Because anarchic political organizations arise from local, i.e., self-organized, interactions, groups of individuals in anarchism would probably follow preferential attachment formation processes. The resulting political structure in anarchism would thus become a complex network 82 in the sense precisely as complex networks have been studied and characterized in the literature.
Since imposed order is opposite to anarchism, anarchies are propitious for self-organization and diversity to flourish. It is generally thought that centralized control and vertical structures are necessary to rule human societies. However, there are many successful examples 104 of self-organization and non-centralized dynamics as the best way to organize complex systems. Life in general, a self-organized phenomenon, is probably the best example.

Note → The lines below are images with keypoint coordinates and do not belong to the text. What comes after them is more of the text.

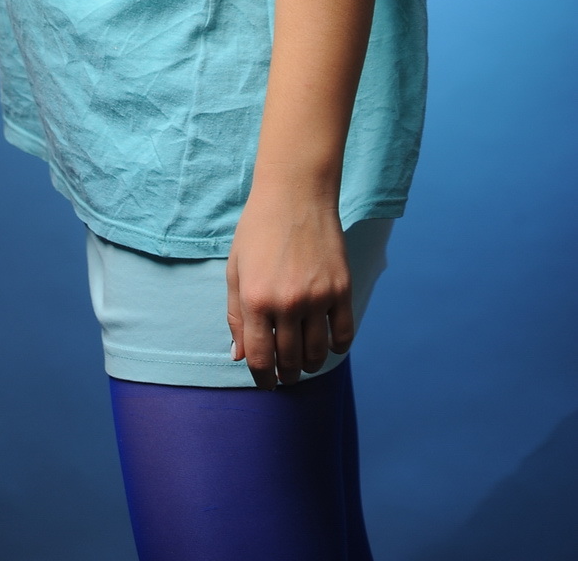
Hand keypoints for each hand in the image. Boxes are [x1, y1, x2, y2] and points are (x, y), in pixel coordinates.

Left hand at [225, 189, 354, 388]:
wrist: (295, 194)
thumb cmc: (258, 230)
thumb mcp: (235, 270)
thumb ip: (235, 316)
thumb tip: (239, 357)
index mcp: (254, 299)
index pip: (260, 359)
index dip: (263, 379)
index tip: (267, 384)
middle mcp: (286, 303)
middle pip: (290, 361)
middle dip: (286, 375)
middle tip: (286, 375)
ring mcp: (317, 297)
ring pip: (317, 354)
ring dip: (311, 365)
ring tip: (305, 362)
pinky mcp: (341, 289)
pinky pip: (344, 335)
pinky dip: (337, 347)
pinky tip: (328, 344)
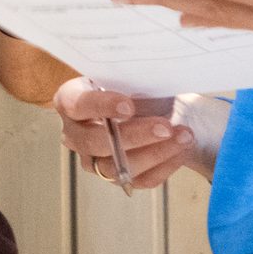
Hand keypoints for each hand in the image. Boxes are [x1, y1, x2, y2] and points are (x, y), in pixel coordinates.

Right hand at [53, 79, 197, 189]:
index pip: (77, 104)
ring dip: (154, 153)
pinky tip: (180, 149)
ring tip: (183, 137)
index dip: (101, 106)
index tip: (129, 105)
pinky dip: (163, 165)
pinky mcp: (115, 177)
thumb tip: (151, 81)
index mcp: (70, 100)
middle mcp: (74, 133)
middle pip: (94, 141)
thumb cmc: (132, 84)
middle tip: (164, 127)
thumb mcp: (128, 74)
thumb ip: (131, 79)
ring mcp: (92, 159)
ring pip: (115, 167)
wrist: (147, 104)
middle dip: (134, 135)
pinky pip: (138, 179)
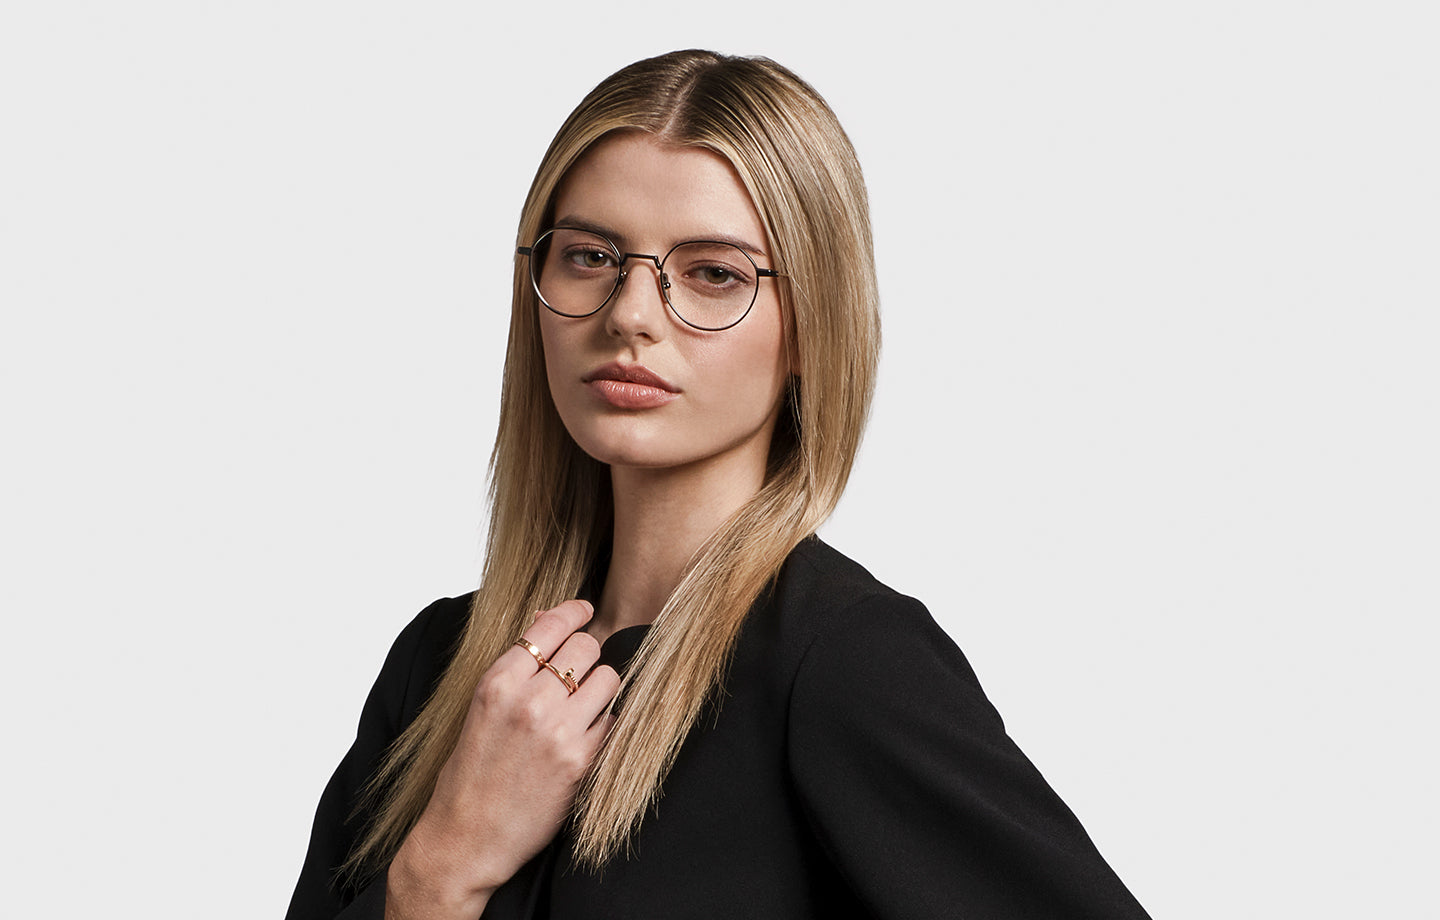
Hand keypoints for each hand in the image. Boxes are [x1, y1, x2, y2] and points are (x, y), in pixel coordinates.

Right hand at [386, 599, 620, 919]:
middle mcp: (528, 701)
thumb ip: (516, 665)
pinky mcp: (582, 761)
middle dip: (586, 654)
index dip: (574, 611)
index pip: (550, 624)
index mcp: (497, 682)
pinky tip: (587, 736)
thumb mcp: (482, 708)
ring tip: (583, 707)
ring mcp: (558, 731)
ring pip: (608, 678)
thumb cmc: (470, 774)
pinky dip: (605, 723)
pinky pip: (614, 719)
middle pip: (586, 646)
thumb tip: (549, 616)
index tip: (586, 609)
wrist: (466, 838)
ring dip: (601, 688)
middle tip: (578, 672)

There is indeed a strong correlation between self-organization and surprise 145. Self-organized behaviors or phenomena result in emergent properties that cannot be directly traced back to the sum of the properties or systems from where they emerged. Self-organized systems are incredible innovating, as they are constantly adapting to fluctuations in the environment and within them. Most of time, such fluctuations are unpredictable, whence self-organization becomes the best way to deal with surprises.
Reasonably, human social systems can share the same topology, i.e., architecture as nature. Harnessing complexity and complexifying phenomena provide a further rationale for and around complex systems. Anarchy would indeed be feasible to be described with properties of complex systems, such as openness, learning, evolution, adaptation, self-organization, among others. Anarchic systems of decisions would be self-organized, decisions would be synthetized bottom-up, and information processing would be interactive.
We have argued in favor of anarchy and claimed that the sciences of complexity share a common wave-length, so to speak, with an an-archic spirit. Anarchy entails cooperation and solidarity over against violent powers and has been historically a response or space for freedom, autonomy and independence, rooting in or emerging from self-organization. It can be safely said that the history of hierarchical systems corresponds with, and is a cause of, violence in human history. The basic reason is that generally they only know and care about themselves. One aspect for embracing the sciences of complexity when theorizing about political organization is that complexity science allows highlighting harmony as stated by 146. A tacit till-now relationship between anarchy and complexity theory can hereafter become an explicit issue for the community of complexologists. The issue encompasses the human scale and the understanding of nature, as well as epistemological assumptions that have not been explicitly thematized, so far.